Russian designer - and street style star - Vika Gazinskaya has allegedly taken a bit too much inspiration for her Spring/Summer 2018 collection from the work of artist Brad Troemel. New York-based Troemel took to his Instagram on Monday to share side-by-side photos of his work, which he publicly showed at the Tomorrow Gallery in New York in November 2016, and the alleged copies from Gazinskaya's collection, which debuted in Paris last week during the season’s Resort shows.
According to Troemel, Gazinskaya used original artwork from his “Freecaching” exhibition “without permission, acknowledgement, or arrangement,” namely, a print consisting of grids of colored, white, and numbered blocks, as well as blocks containing snippets of text.

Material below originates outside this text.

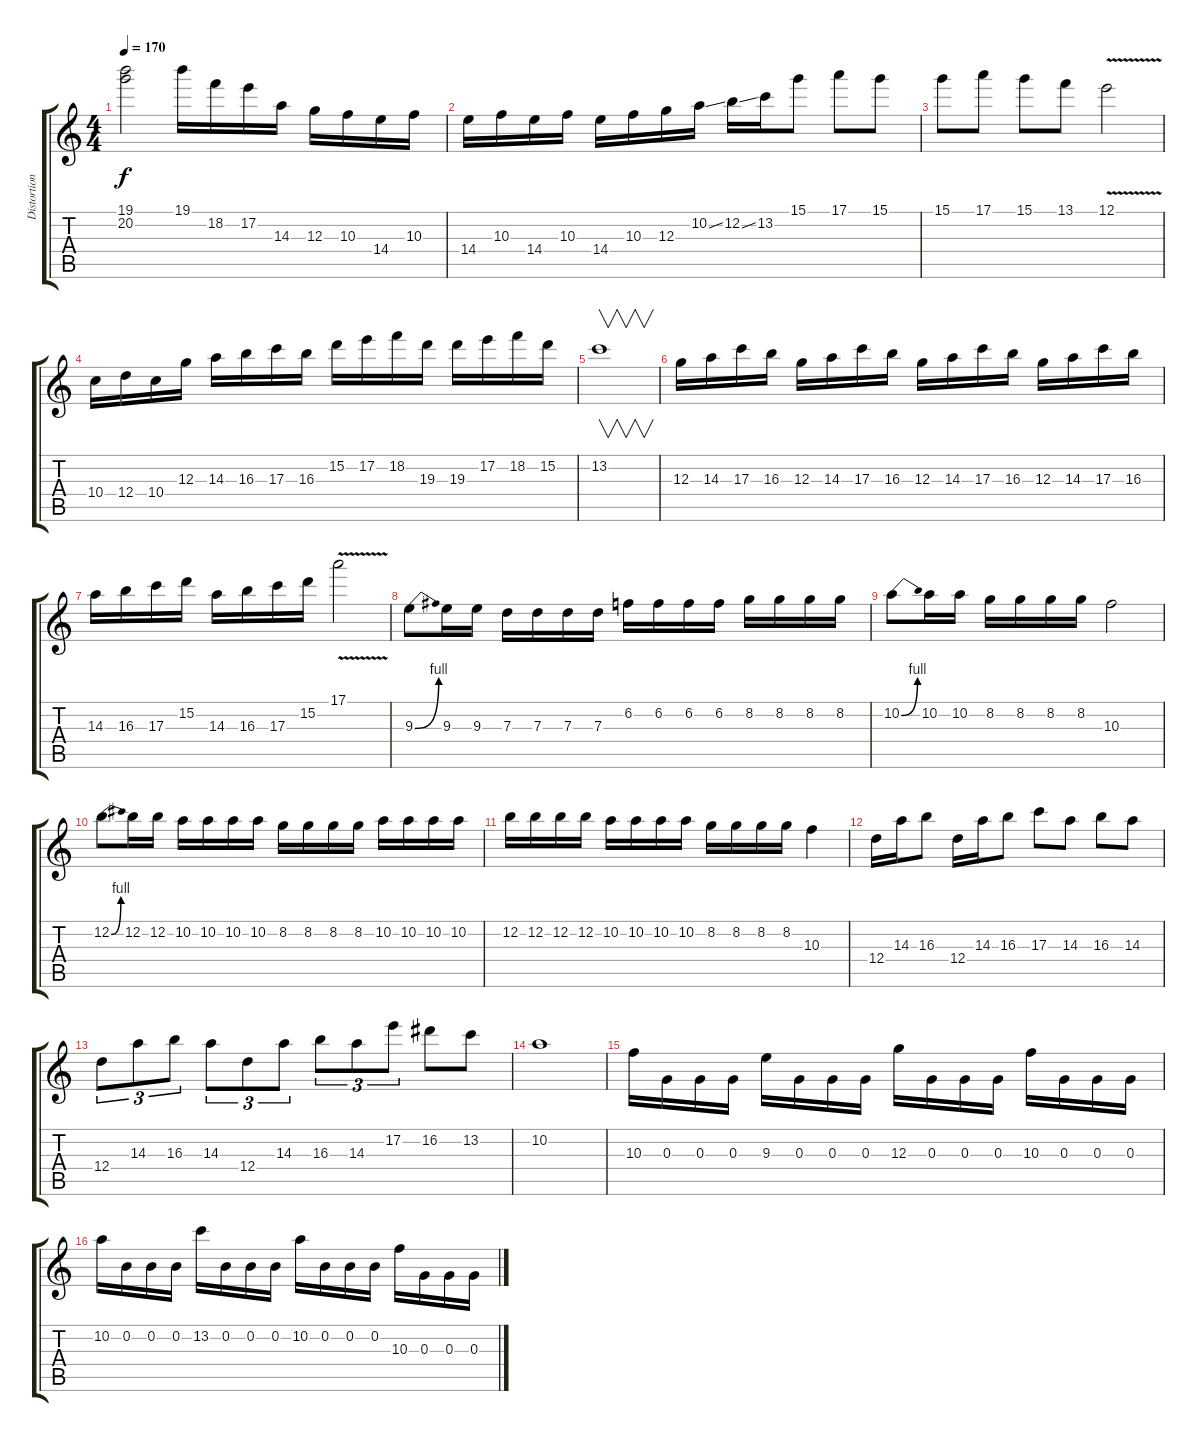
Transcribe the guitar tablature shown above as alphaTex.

Troemel says he discovered the copied designs thanks to Vogue’s review of Gazinskaya’s S/S 2018 collection, in which Gazinskaya cites “vintage dresses, choreographer William Forsythe, Katharine Hepburn … [and] thrift-store finds on trips to London and L.A.” as inspiration. Not on the list: Troemel or his work.
“It’s a swatch-by-swatch copy from the upper left black to the lower left yellow to the text breaks between the green and yellow to the text break between the pink to the blue,” Troemel wrote in an Instagram comment. “There’s really no room left for coincidence.”
Representatives for Gazinskaya have not commented on the brewing controversy but the designer, herself, has taken to commenting on some of Troemel’s Instagram posts, writing in response to claims of copying (and comments noting that even the order of the colored blocks is identical on Gazinskaya's dress), “Actually, it is too obvious to ‘hide’ it. So, it is an inspiration. And I can use art in my clothes as much as I want.” Another comment from Gazinskaya reads, “I wrote u that I had no idea who u are and never hided the picture which inspired me.”
She also commented: “I wrote u, saying that we will add the ‘inspiration’ being u. Since now I figured out your name. But u prefers to stay angry – I thought artists are more kind and spiritual.”
But the back-and-forth did not end there. According to a subsequent Instagram post from Troemel, he has been slapped with a cease and desist letter from Gazinskaya’s camp, accusing him of defamation. The letter states, "It has come to my attention that you are disparaging my client on the Internet with false claims of 'theft' regarding my client's decision to use the idea of multicolored blocks and letters (which us not protectable) and express it in a way that you claim is a 'direct copy' of your work but most certainly is not.”
It continues on to state, “Using inspiration from existing material is presumably what you did with your Rubik's cube-looking art, and indeed your art in general has been reported (including in The New Yorker) as being based on preexisting material. In any event, my client's designs not violate your art any more than your art violates the rights in 80's-inspired grid patterns that were all the rage when I was a kid.”
In response, Troemel has enlisted legal counsel of his own, and posted the following comment on Instagram, "You are an international fashion brand selling goods that are direct copies of my work for thousands of dollars. I'm a working artist trying to figure out how to pay my rent next month. This is not a horizontal relationship of influence."
He further stated, “The world doesn't need more frivolous legal defenses or stolen fashion lines but some people do need protection and clothes so why not donate the money you would've spent suing me and the money you'll end up making from my work on your dresses to a good charity? How does the American Refugee Committee sound? Charitywatch.org gives them an A+. Whadya say?"